Ni siquiera Buenafuente, Obama o la tal Lovato, en justa reciprocidad, se habían hecho seguidores suyos. Asomarse a su página de Facebook era como asomarse a una ecografía temprana en la que aprecias una mancha del tamaño de la cagada de una mosca de la que el médico asegura que es tu hijo.
Algo dentro de ti se encoge al sacar de la cartera la ecografía para enseñarle la cagada a los compañeros de la oficina mientras piensas en la responsabilidad que has contraído.
En las ecografías del mundo analógico, ves crecer al crío de semana en semana, de modo que, pasados los primeros meses, enseguida identificas sus ojos, su nariz, su boca, que a veces son tus ojos, tu nariz, tu boca. No es que posea ya una identidad, claro, pero tú se la vas atribuyendo, un poco en función de los rasgos físicos, un poco en función de tus deseos.
Este Carlos Rispais Huete del que hablo, en cambio, permanecía estancado, de modo que yo me metía cada noche en la cama tratando de imaginar si acabaría siendo ingeniero, lavacoches o traficante de drogas.

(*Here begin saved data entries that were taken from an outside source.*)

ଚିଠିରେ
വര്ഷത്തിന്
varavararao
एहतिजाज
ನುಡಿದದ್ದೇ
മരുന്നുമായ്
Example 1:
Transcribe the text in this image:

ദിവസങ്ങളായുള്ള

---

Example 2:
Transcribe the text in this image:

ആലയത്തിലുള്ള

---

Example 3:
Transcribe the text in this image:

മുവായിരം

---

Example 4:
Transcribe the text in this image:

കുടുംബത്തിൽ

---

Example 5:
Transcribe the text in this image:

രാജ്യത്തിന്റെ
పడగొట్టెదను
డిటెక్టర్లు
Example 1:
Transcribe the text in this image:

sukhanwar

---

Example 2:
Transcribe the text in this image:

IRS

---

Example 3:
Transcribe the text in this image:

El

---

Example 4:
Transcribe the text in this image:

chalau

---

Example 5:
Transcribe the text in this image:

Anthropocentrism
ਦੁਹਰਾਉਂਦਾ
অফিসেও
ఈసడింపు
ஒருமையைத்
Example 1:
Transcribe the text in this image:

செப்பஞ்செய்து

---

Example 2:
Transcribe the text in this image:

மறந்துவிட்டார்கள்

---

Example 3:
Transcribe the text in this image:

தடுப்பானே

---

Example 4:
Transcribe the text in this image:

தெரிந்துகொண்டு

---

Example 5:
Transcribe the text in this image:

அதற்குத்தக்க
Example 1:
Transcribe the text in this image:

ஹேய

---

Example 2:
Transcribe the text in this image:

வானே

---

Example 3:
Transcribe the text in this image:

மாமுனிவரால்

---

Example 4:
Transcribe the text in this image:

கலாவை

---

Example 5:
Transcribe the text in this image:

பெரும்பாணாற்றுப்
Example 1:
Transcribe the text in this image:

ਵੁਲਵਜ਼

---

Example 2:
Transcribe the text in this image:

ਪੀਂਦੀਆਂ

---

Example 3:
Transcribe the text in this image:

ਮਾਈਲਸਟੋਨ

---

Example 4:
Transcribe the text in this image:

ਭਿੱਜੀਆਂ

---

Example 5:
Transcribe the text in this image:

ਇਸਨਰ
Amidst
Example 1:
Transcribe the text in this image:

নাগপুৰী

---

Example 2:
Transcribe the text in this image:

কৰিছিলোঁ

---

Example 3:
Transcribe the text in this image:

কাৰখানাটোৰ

Había confiado erróneamente en que la identidad se la proporcionaran los otros, como en el lado de acá, en el que somos como nos miran, pero a Carlos Rispais Huete no le miraba nadie
. Entraba uno en su cuenta de Twitter, esperando que por fin tuviera quinientos o seiscientos amigos, pero la información siempre era la misma: cero seguidores.
Intenté abortarlo entonces, borrarlo del mapa, arrancarlo de esa especie de limbo donde ni era ni dejaba de ser, pero los pasos a seguir, al menos para un inexperto como yo, resultaban agotadores, de modo que intenté olvidarlo.

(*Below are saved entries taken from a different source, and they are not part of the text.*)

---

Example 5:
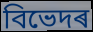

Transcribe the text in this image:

বিভেদৰ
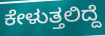
ಕೇಳುತ್ತಲಿದ್ದೆ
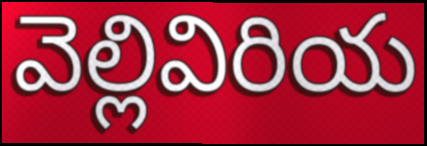
వెల్లివిరియ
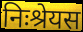
निःश्रेयस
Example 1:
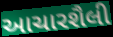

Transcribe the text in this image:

આચારશૈલી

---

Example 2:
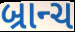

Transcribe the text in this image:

બ્રાન્ચ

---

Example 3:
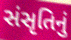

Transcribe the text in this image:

સંસૃતિનું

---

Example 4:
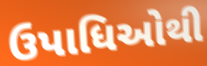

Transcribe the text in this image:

ઉપાધિઓથી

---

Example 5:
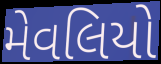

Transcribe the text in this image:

મેવલિયો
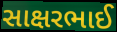
સાક્ષરભાઈ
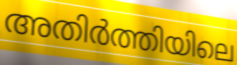
അതിർത്തിയിലെ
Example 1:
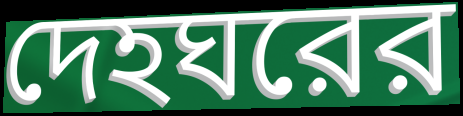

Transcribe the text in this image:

দেহঘরের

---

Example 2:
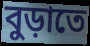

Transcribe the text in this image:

বুড়াতে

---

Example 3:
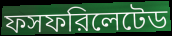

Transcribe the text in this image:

ফসফরিলেটেড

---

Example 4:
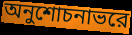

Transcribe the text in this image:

অনুশোচনাভরে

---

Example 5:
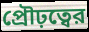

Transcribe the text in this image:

প্রৌঢ়ত্বের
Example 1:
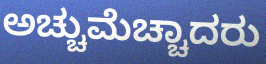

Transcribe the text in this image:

ಅಚ್ಚುಮೆಚ್ಚಾದರು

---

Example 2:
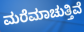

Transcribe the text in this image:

ಮರೆಮಾಚುತ್ತಿವೆ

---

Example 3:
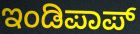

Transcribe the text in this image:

ಇಂಡಿಪಾಪ್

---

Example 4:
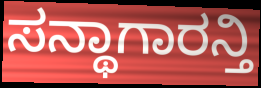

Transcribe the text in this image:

ಸನ್ಥಾಗಾರನ್ತಿ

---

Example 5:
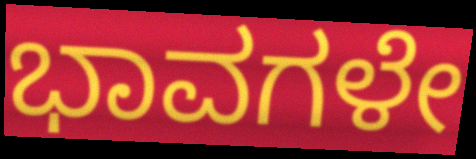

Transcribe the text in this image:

ಭಾವಗಳೇ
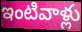
ఇంటివాళ్లు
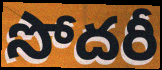
సోదరీ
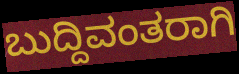
ಬುದ್ದಿವಂತರಾಗಿ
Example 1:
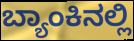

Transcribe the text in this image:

ಬ್ಯಾಂಕಿನಲ್ಲಿ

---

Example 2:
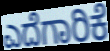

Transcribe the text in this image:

ಎದೆಗಾರಿಕೆ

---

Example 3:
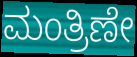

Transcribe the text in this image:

ಮಂತ್ರಿಣೇ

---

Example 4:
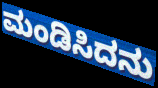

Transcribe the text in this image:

ಮಂಡಿಸಿದನು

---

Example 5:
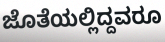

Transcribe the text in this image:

ಜೊತೆಯಲ್ಲಿದ್ದವರೂ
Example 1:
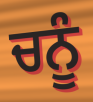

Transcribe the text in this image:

ਚਨੂੰ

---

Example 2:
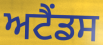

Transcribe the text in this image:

ਅਟੈਂਡਸ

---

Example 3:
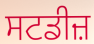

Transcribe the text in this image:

ਸਟਡੀਜ਼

Después de todo, pensé, en el universo digital debe de flotar más chatarra que en el espacio interestelar analógico. Quizá haya millones de avatares abandonados por sus padres.
Si hubiera al menos en la Red una especie de orfanato en el que abandonar a estos hijos digitales para que otros los adoptaran, habría llevado allí a Rispais Huete, pero no encontré nada.

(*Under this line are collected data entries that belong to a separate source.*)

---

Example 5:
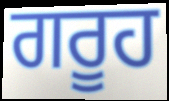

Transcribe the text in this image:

ਗਰੂਹ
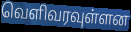
வெளிவரவுள்ளன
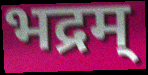
भद्रम्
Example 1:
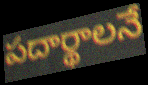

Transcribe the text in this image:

పదార్థాలనే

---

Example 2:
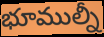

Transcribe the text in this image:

భూముల్నీ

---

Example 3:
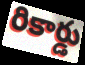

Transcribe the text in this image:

రికార్డు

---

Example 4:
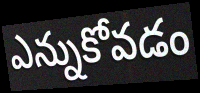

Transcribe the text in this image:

ఎన్నుకోవడం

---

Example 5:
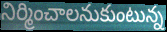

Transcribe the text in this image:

నిర్మించాలనుకుంటున్న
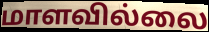
மாளவில்லை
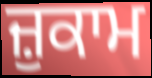
ਜ਼ੁਕਾਮ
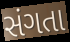
સંગતા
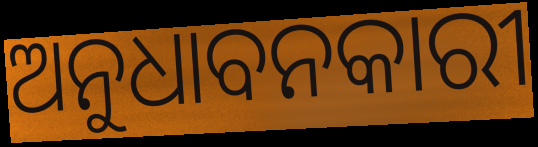
ଅନୁଧାବନକାରୀ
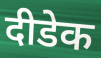
दीडेक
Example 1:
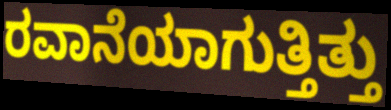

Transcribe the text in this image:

ರವಾನೆಯಾಗುತ್ತಿತ್ತು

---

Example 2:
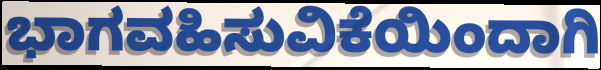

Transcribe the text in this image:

ಭಾಗವಹಿಸುವಿಕೆಯಿಂದಾಗಿ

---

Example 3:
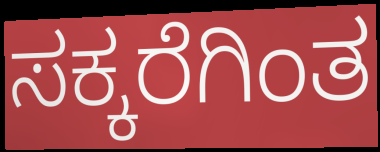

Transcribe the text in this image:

ಸಕ್ಕರೆಗಿಂತ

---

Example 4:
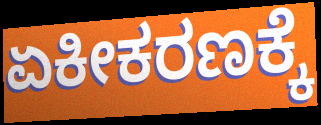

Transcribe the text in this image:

ಏಕೀಕರಣಕ್ಕೆ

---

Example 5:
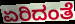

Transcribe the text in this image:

ಏರಿದಂತೆ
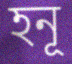
হনূ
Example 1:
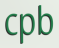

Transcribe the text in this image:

cpb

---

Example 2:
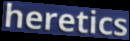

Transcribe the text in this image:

heretics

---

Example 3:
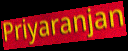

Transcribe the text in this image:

Priyaranjan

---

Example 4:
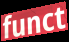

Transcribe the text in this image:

funct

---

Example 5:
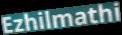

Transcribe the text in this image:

Ezhilmathi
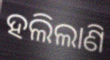
ହଲିଲାଣି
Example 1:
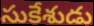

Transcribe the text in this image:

సుకేశుడు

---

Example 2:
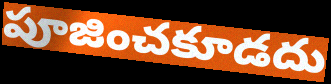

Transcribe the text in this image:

పూజించకూడదు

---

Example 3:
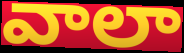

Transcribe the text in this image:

వాలా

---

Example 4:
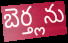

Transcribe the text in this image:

బెర్త్లను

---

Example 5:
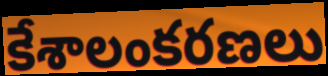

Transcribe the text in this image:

కేశాలంకరణలు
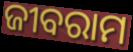
ଜୀବରାମ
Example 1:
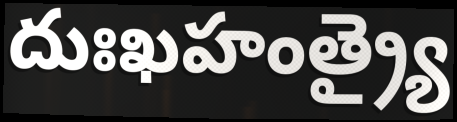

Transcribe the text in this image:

దుఃఖహంత్ర్యై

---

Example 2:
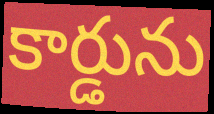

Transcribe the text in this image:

కార్డును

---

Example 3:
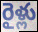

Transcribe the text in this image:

రైళ్లు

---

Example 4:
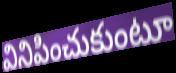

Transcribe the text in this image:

వినిపించుకుంటూ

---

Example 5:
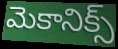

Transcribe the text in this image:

మెకానిక్స్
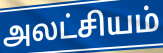
அலட்சியம்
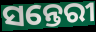
ସନ୍ତେରୀ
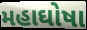
મહાઘોષા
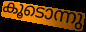
കൂടൊന്നു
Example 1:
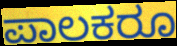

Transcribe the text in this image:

ಪಾಲಕರೂ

Así que soñaba con él y me despertaba con él y desayunaba y almorzaba con él. Carlos, Carlos Rispais Huete, le preguntaba, quién eres, por qué has entrado en mi vida de este modo, qué hago ahora contigo. Y él no me respondía, claro, porque ya digo que era una mancha oscura del tamaño de la cagada de una mosca en un mundo en el que sobran las identidades.
A veces, le ponía un correo preguntándole cómo iba todo, aunque al comprobar que tenía que responderlo yo por él, lo que me parecía tan peligroso como hablar solo en voz alta, me desanimaba e iba espaciando mis comunicaciones.
Poco a poco, dejé también de escribirle.
Los remordimientos me matan
. Hace meses que no sé nada de Rispais Huete y sin embargo todavía se me aparece en sueños, como si se tratara de un hijo habido fuera del matrimonio y cuya infancia te has perdido, pero que sigue ahí el cabrón, reclamándote un poco de amor, pidiéndote que, aunque lo dejes fuera del testamento, le hagas de vez en cuando una visita.
Ahora bien, cómo ejercer de padre de un señor que, si nació en 1950, tendría ahora 63 años
. Además, dije que su comida preferida, de pequeño, eran las judías verdes, algo del todo inverosímil.
Quizá erré ahí, en los datos fundacionales.